There was another problem. I had spent a decade on the Blackfeet Reservation and then a half-decade as an animal control officer in Portland, Oregon. I saw life in very intense chiaroscuro terms, slammed up against death and despair. But my context at seminary was middle class, mainstream, and bourgeois. They “had compassion” towards people who lived in Third World conditions -- they just didn’t know them. To them worship was a Sunday morning harmonious “nice” event, a place of safety and reassurance. I wanted to think about cannibalism, ordeals, weird New Guinea ceremonies, and insanity. To my guides, those were disorderly, to be resisted. Even disgraceful. When I said “sex,” they said, “Our time is up now.”
The thinker I needed was Thomas Moore, whom I didn’t come to know until later at a conference in Bozeman, Montana, while circuit-riding there in the Eighties, though I don’t think he was yet quite at the point where our interests converged. In his book “Dark Eros” he made “an exploration of sado-masochism in everyday life and culture through a positive reading of the Marquis de Sade. . . .It’s purpose is to deepen our understanding and appreciation for the dark side of life.” Moore is a James Hillman school Jungian with strains of Asian thought. This puts him in harmony with my penchant for Eliade and Campbell. Despite using his therapist’s license to go dangerous places, Moore is still “nice” in the public mind. It takes someone like Geoff Mains to put a person right up against the extreme. Your library probably won’t have his books.
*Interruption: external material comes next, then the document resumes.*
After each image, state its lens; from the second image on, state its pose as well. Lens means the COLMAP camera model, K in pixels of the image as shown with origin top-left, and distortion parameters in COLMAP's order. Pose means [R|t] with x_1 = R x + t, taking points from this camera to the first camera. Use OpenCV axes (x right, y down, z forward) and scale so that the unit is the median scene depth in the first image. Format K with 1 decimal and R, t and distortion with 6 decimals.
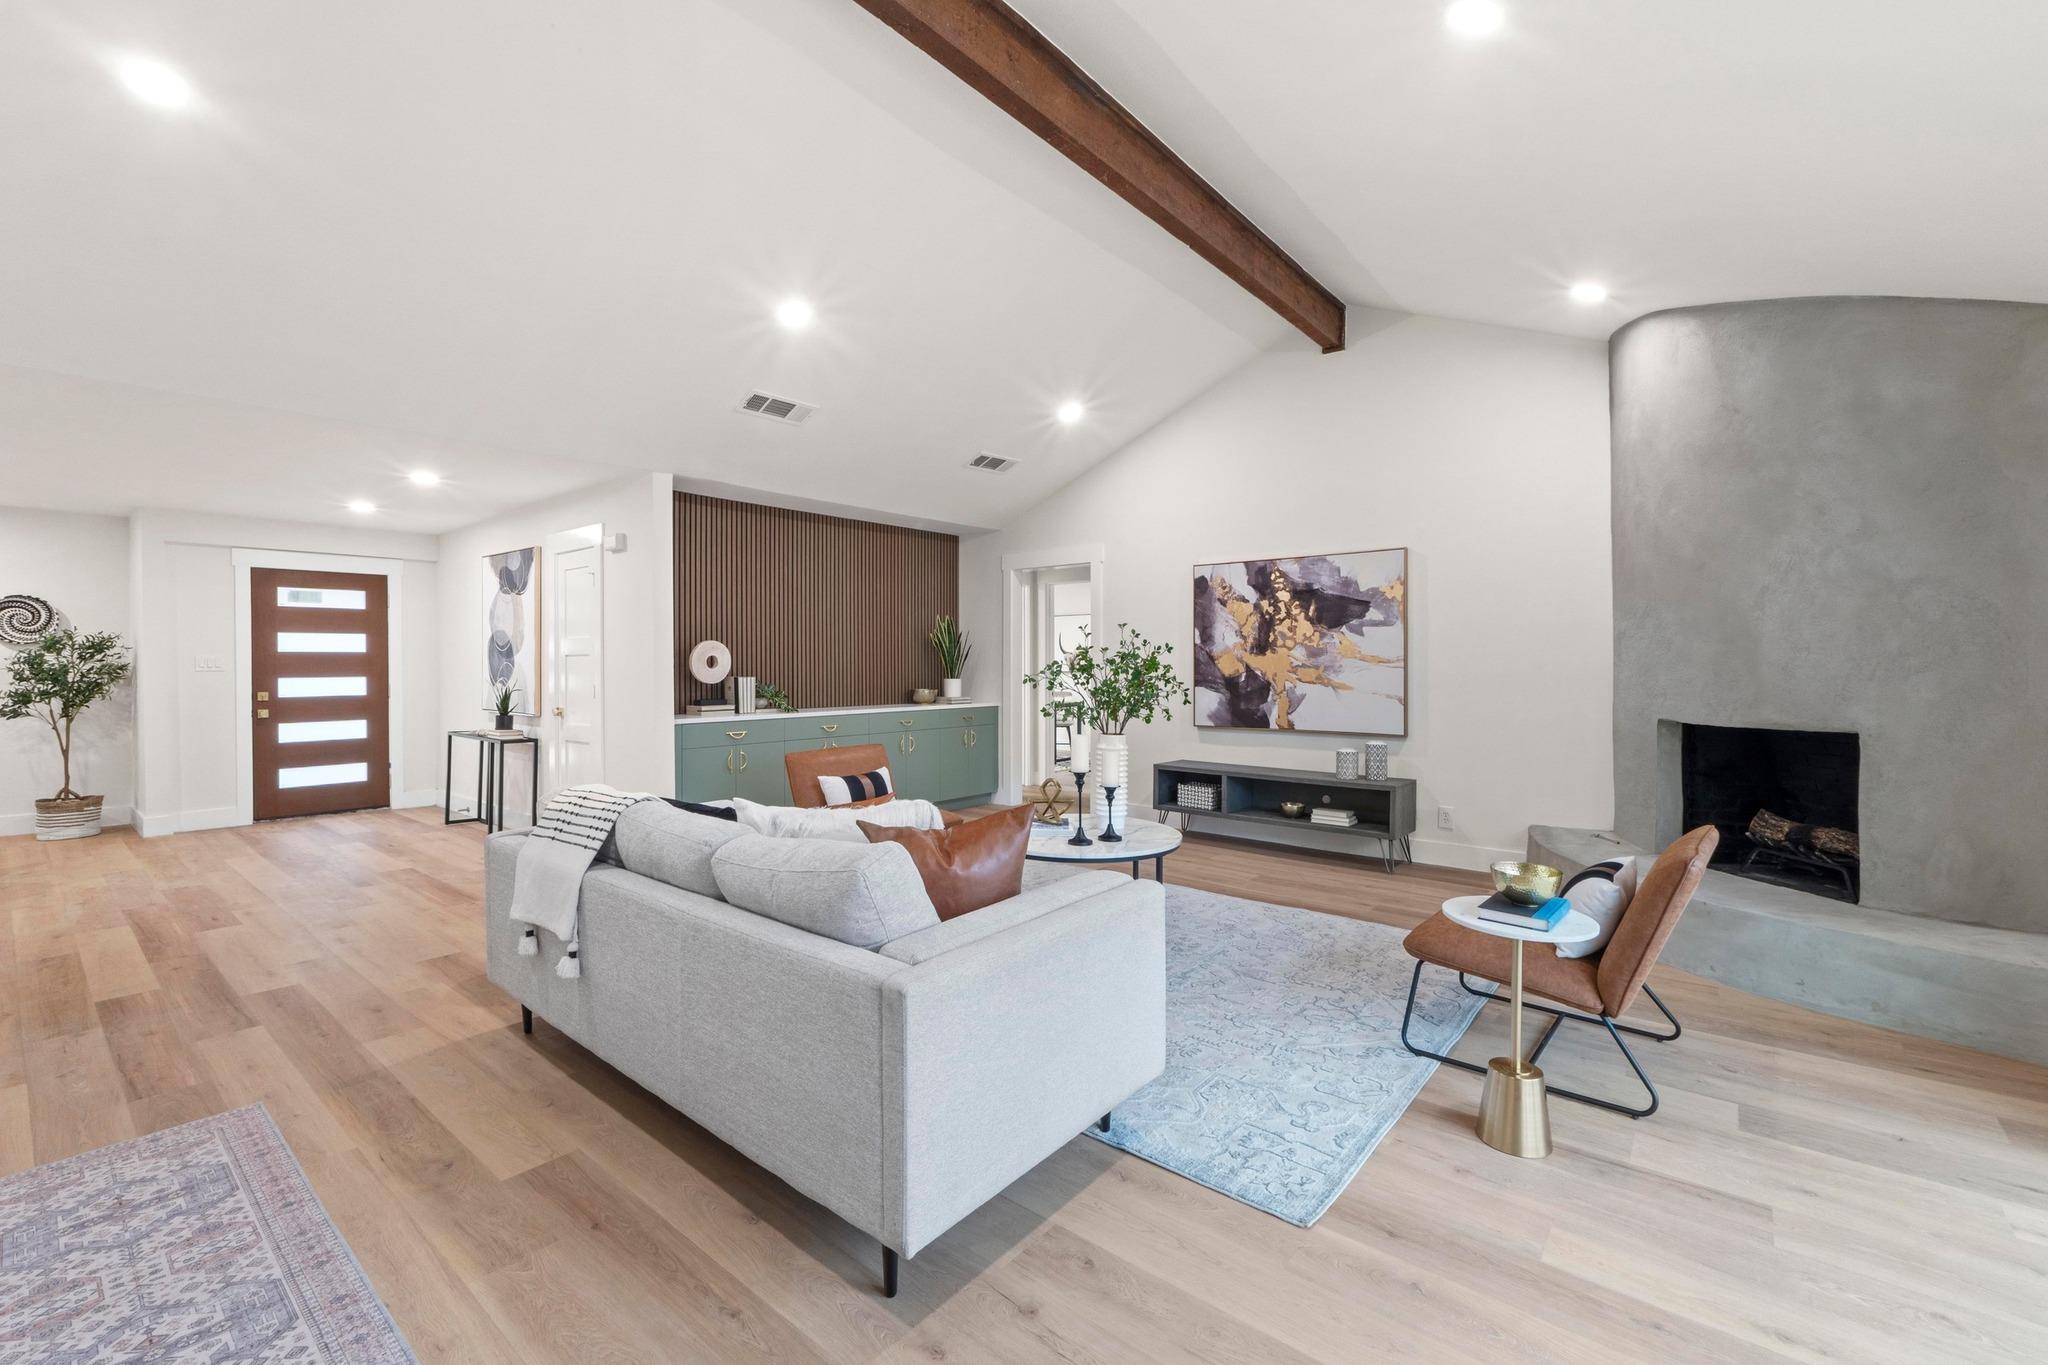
lens RADIAL K [[875.7, 0, 1012.1], [0, 875.7, 656.4], [0, 0, 1]] dist [-0.005171, -0.001220]
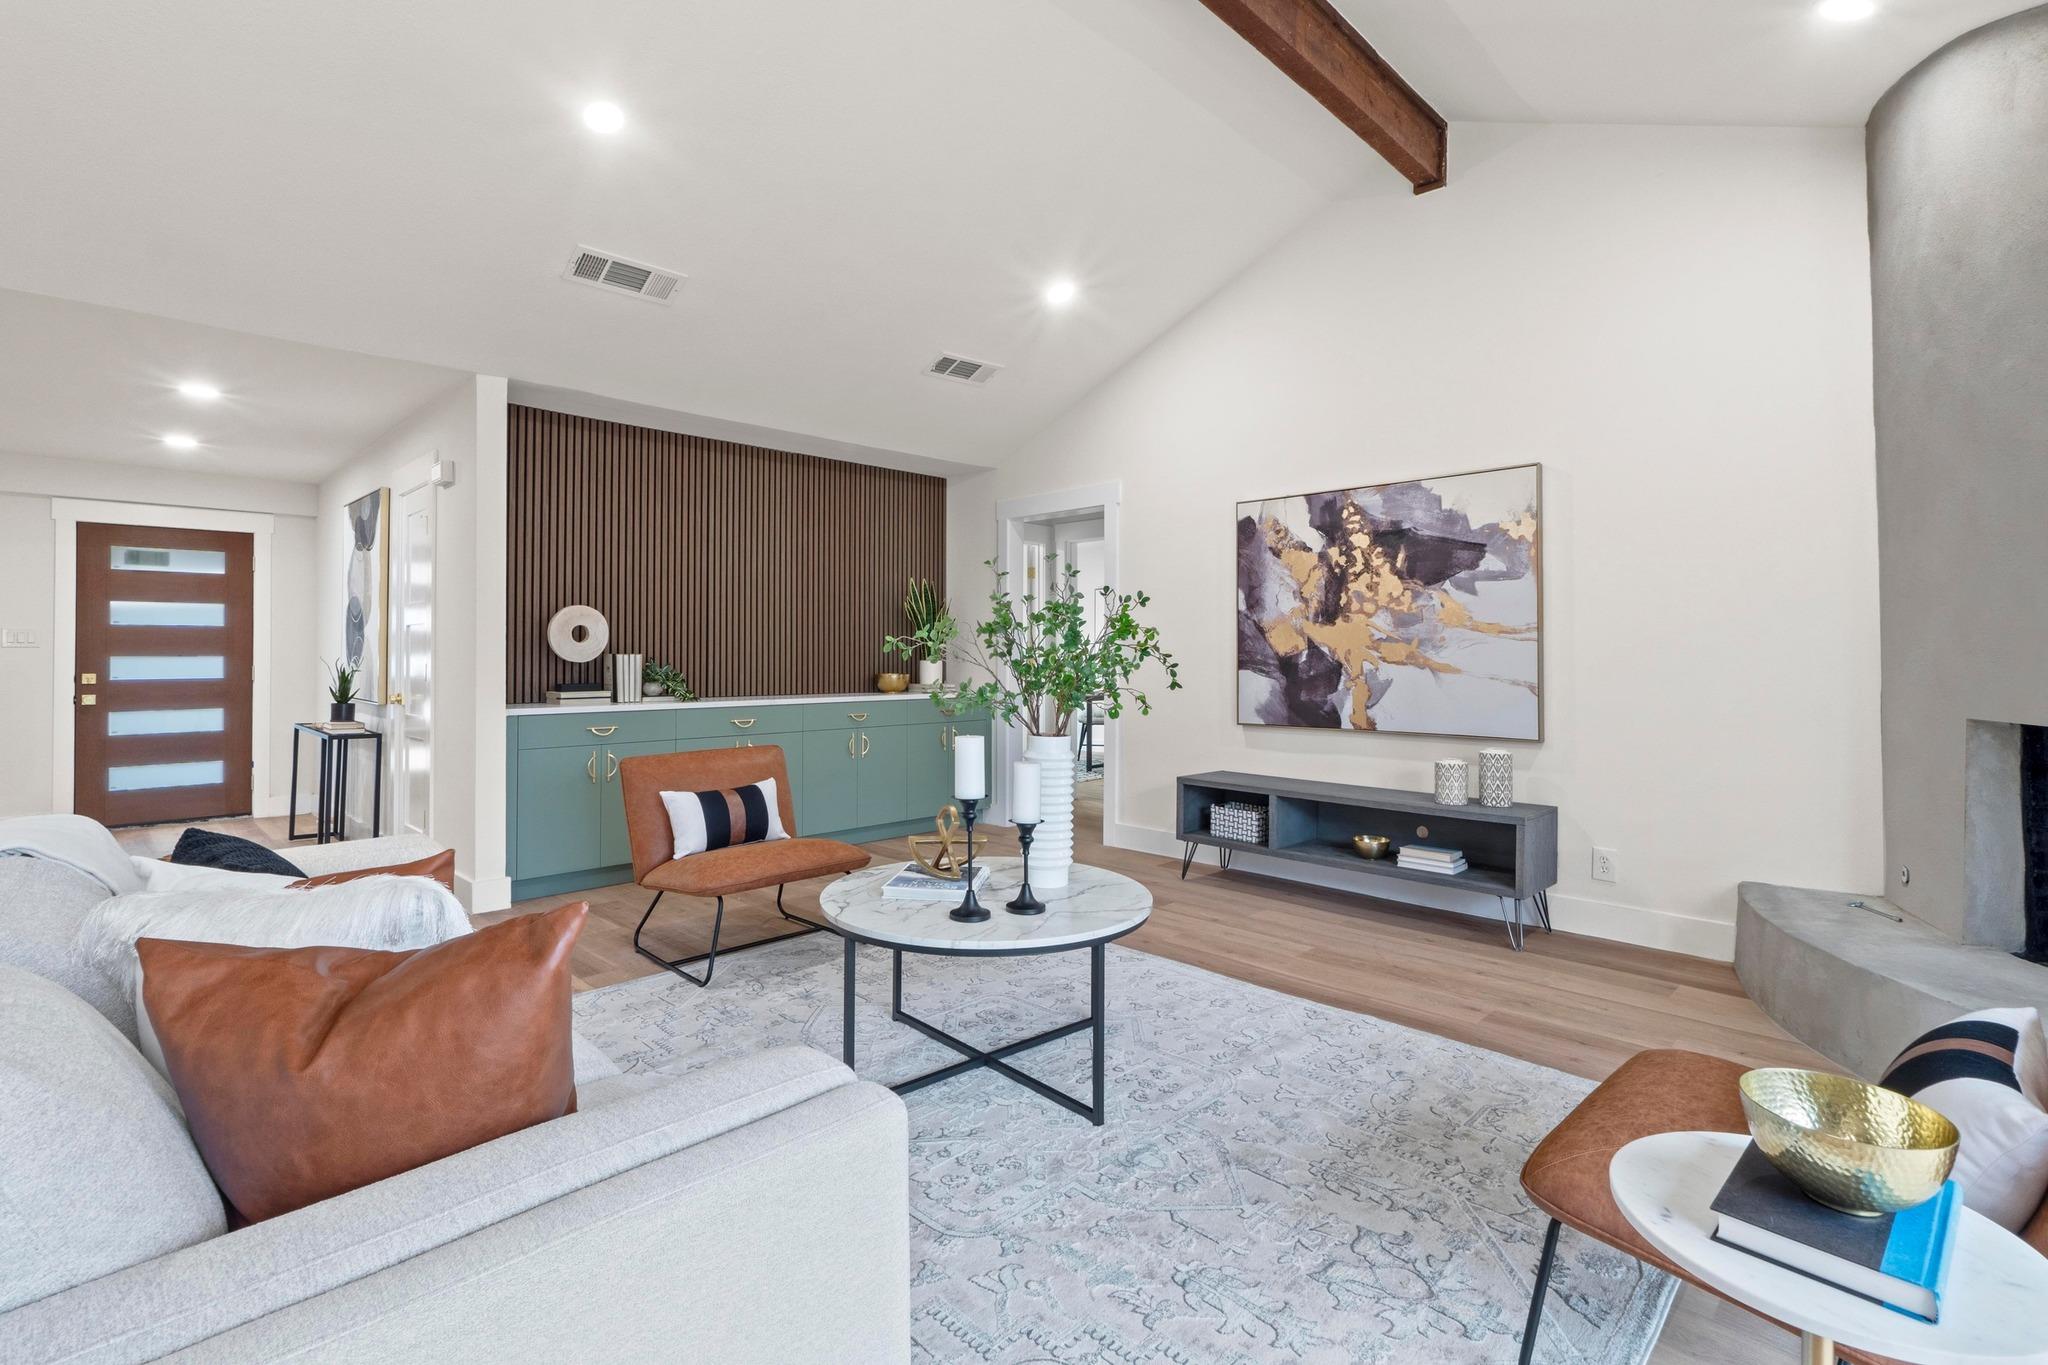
lens RADIAL K [[955.0, 0, 1018.4], [0, 955.0, 635.5], [0, 0, 1]] dist [-0.006571, -0.001500]
pose [[0.996412, 0.000352, -0.084639, 0.100006], [-0.001366, 0.999928, -0.011918, 0.016922], [0.084628, 0.011991, 0.996340, 0.209736]]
Baptism, communion, reconciliation, confirmation, marriage, ordination, and Last Rites are the traditional Roman Catholic sacraments and are or should be on the level I’m talking about: life-changing, requiring commitment, acceptance of moral terms. They’ve lost a lot of their punch, partly maybe because they’ve been so effectively claimed by the counter-sacral, the Satanic as developed and expressed in so many music videos. Secular legal enforcement of these steps has changed. If the sacraments could be restored to meaning, we probably need additional sacraments of divorce, defrocking, and leaving combat that are equally intense.
More than that, the sacraments have lost their connections to the inner molten core of life. We are control freaks, we stay on schedule and on our diets, we don’t like change or risk. We don’t like to be different. All our drama is for watching, not participating. Everything is calculated monetarily.
These are the categories I’m considering at present: liturgies that focus on
COMMUNITY: with persons gathered in a unity of purpose: sharing, rejoining, emerging, changing context, world making, in-gathering, releasing.
GUIDED: therapeutic, learning. shamanic, intimate confrontation
DEVOTION: by a person alone: reconciliation, reunification, empowerment, healing, grief, creation, transformation.
SOLITARY, in extremis: theology of the void, uncaring, despair, anomie, entrapment, loss of boundaries, substance or trauma effects, madness, death. Or the positive: ecstasy, fusion, transcendence.
It is these deep-brain concepts -- as much sub- or un-conscious as conscious, much less articulated in words -- that give rise to deep structures of religious experience that are managed by the shifting of consciousness through the use of sensory material culture. The task of the liturgist then is to find the cultural concepts that can express the elements of these states, and then the derived sensory experiences (words, music, art, etc.) that will carry the structure into meaning for the persons involved.